MATERIAL PROVIDED –
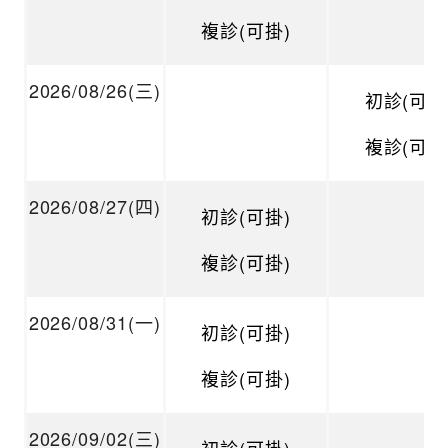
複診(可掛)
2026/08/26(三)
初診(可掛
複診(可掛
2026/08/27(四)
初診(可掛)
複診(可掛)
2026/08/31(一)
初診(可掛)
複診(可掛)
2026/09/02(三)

TASK DETAILS –
The entries are to be written out again exactly, though without any images.

SOLUTION TO THIS TASK –
複診(可掛)
2026/08/26(三)
初診(可掛
複診(可掛
2026/08/27(四)
初診(可掛)
複診(可掛)
2026/08/31(一)
初診(可掛)
複診(可掛)
2026/09/02(三)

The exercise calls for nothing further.